In 2001, the parties entered into a contract whereby Villa Roma would be rented for five Passover holidays, from 2002 through 2006. In 2005, the parties extended the contract for five years, through 2011.
The agreement called for Leisure Time to take over the hotel approximately one week before Passover. The day before Passover in 2006, a fire destroyed the hotel. The hotel refused to return Leisure Time’s $220,000 down payment. When Villa Roma reopened in late 2008, Leisure Time contacted Villa Roma to book the hotel for the 2009-2011 Passover holidays. Villa Roma refused to allow Leisure Time to book the hotel claiming that the fire rendered the parties’ contract impossible to perform thus terminating it. Leisure Time sued claiming that it was entitled to the return of its deposit paid in 2006 and to use the hotel under the terms of the parties’ agreement.

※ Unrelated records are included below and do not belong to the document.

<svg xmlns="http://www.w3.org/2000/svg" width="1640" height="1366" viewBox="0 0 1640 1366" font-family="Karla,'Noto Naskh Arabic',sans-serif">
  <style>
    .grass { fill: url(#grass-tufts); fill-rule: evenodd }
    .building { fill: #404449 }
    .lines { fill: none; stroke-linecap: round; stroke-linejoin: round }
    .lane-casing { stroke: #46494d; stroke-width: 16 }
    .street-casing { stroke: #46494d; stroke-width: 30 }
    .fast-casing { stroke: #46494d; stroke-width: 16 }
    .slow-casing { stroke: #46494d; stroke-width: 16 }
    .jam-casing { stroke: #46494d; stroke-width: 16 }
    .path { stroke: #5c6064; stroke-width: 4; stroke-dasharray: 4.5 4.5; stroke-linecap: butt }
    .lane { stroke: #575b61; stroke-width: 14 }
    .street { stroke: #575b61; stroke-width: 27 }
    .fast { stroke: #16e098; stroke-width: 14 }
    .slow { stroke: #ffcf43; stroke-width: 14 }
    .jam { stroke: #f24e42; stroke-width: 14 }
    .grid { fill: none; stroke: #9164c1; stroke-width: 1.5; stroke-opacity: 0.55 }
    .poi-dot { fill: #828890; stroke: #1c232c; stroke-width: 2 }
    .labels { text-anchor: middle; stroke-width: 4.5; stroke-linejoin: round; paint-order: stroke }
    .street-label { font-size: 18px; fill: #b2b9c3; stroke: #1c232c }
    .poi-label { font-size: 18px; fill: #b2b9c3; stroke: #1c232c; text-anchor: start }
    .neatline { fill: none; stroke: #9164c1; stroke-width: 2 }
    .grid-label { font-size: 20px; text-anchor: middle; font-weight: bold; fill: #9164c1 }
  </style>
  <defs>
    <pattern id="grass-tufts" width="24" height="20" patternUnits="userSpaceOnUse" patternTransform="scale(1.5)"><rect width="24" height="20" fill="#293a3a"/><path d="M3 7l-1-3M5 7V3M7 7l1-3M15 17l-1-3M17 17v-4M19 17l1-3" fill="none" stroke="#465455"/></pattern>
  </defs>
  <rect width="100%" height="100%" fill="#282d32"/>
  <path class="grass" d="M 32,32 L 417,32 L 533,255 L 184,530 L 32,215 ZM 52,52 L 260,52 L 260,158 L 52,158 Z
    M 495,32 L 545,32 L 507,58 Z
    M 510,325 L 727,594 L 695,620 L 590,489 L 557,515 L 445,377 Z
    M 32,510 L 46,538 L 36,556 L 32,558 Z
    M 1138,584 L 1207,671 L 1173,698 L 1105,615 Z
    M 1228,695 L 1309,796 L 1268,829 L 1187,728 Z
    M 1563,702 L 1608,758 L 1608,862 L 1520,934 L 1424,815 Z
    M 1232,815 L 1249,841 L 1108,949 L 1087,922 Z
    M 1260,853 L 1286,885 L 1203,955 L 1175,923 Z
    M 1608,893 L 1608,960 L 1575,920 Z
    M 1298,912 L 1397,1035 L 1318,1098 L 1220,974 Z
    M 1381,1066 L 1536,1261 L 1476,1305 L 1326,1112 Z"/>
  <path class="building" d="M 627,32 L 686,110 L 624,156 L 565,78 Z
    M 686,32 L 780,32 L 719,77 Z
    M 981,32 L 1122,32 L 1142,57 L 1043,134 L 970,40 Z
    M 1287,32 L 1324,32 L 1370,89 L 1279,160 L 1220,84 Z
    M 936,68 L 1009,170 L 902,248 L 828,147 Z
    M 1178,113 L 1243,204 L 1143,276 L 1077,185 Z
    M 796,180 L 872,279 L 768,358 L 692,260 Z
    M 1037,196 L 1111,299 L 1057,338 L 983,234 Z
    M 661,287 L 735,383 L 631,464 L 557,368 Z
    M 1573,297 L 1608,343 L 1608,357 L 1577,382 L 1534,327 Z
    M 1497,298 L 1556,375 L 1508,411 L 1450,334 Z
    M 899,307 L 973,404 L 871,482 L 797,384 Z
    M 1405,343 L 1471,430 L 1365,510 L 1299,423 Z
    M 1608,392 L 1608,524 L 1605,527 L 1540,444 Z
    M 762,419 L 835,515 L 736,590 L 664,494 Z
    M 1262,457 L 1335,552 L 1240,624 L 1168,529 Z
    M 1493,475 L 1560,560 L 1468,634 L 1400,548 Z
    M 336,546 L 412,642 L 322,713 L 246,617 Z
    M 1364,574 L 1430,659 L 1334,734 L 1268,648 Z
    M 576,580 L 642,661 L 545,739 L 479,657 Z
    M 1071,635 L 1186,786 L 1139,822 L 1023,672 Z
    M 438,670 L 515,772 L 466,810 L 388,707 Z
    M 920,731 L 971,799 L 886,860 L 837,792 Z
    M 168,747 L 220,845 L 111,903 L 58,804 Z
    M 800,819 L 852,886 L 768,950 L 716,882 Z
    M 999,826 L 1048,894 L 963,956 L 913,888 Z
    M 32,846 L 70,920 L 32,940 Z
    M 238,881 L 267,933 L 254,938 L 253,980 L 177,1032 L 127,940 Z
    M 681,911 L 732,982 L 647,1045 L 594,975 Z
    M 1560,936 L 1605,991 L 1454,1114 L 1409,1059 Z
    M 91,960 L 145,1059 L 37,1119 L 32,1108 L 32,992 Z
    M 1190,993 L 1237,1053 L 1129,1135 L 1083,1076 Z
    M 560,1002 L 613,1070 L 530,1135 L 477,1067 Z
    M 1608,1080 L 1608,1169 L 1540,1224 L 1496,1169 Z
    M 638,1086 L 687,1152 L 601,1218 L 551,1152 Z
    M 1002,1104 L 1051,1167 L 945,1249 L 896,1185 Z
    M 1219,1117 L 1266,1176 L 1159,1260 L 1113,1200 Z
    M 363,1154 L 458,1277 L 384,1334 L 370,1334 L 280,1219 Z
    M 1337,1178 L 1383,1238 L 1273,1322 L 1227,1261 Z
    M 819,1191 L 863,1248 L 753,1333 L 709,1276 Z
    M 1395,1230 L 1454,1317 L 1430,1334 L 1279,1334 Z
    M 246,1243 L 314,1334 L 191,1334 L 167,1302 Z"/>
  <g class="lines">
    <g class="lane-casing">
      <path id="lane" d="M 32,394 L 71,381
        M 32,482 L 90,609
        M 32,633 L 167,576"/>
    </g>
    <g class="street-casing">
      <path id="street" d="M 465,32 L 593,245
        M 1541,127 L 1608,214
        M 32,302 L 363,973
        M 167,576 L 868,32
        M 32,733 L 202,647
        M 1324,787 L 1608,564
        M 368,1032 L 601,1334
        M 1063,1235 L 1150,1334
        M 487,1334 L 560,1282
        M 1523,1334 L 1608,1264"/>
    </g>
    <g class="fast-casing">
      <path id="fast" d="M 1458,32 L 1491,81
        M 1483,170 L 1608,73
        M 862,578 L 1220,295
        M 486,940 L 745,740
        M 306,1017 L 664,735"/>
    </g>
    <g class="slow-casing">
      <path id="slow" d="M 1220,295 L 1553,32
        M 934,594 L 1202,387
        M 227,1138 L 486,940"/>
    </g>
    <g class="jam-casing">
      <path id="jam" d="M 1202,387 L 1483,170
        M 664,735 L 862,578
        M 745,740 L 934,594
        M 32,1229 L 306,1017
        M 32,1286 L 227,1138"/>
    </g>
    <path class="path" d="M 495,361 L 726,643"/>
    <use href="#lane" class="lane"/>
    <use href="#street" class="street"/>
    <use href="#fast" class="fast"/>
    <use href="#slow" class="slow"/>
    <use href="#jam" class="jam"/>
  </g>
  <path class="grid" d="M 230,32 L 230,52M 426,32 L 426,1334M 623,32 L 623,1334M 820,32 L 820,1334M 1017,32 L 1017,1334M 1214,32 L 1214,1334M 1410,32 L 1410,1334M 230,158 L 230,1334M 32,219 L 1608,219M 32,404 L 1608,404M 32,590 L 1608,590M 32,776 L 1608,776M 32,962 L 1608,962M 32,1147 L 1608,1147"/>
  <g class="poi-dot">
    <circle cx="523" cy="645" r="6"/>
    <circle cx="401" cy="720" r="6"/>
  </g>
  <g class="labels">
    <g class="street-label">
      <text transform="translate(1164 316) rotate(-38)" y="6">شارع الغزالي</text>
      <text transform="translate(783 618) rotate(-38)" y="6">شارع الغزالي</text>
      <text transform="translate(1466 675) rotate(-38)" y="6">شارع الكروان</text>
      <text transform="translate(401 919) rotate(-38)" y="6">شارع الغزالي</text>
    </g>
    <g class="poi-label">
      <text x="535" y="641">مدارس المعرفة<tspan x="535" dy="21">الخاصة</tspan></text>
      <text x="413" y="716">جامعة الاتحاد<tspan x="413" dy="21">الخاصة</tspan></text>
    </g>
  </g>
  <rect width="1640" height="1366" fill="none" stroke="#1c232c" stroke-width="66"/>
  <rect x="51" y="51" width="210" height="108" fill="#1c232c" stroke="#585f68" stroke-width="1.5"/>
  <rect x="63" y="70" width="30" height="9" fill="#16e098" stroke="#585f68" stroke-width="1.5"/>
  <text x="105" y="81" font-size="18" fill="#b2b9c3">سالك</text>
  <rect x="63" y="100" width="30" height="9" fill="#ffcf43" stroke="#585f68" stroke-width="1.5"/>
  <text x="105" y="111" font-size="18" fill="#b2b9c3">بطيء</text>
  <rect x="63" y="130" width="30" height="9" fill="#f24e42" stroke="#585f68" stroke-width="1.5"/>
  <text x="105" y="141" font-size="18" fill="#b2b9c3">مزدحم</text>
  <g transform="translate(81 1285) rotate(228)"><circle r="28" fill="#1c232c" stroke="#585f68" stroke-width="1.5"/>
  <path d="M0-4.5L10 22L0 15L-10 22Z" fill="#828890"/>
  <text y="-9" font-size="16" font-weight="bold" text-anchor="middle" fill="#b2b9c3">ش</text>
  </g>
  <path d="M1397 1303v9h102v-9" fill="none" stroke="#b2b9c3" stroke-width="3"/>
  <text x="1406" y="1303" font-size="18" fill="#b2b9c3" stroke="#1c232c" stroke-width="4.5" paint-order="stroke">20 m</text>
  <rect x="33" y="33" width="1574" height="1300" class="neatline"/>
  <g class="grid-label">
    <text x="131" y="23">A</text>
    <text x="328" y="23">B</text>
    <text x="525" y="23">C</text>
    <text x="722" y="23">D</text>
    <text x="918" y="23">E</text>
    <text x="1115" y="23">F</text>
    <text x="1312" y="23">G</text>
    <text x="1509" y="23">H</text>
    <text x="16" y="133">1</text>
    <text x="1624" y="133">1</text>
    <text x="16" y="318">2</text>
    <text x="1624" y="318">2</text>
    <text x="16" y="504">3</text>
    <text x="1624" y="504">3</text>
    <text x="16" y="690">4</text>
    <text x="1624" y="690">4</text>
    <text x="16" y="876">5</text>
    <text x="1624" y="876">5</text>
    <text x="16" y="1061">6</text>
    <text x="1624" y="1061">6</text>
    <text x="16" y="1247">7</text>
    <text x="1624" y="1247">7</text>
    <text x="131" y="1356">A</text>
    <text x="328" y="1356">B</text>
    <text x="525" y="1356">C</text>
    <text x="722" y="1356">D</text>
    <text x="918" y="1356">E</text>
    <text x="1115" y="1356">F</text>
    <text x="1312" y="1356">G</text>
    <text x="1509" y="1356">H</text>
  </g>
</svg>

The court found that while the contract was terminated due its impossibility of performance, Villa Roma was not entitled to be enriched by that impossibility and had to return the down payment. The court noted that while impossibility of performance is not available for a temporary impossibility, the fact that the hotel was not obligated to rebuild combined with the long duration of its unavailability was sufficient to cancel the contract. The court found further that had Leisure Time refused to return to Villa Roma after finding an alternative venue for 2007 and 2008, that refusal would have been reasonable, so that forcing Villa Roma to itself be available in 2009 would be similarly unreasonable rendering the element of “mutuality of obligation” missing from the relationship and the contract unenforceable.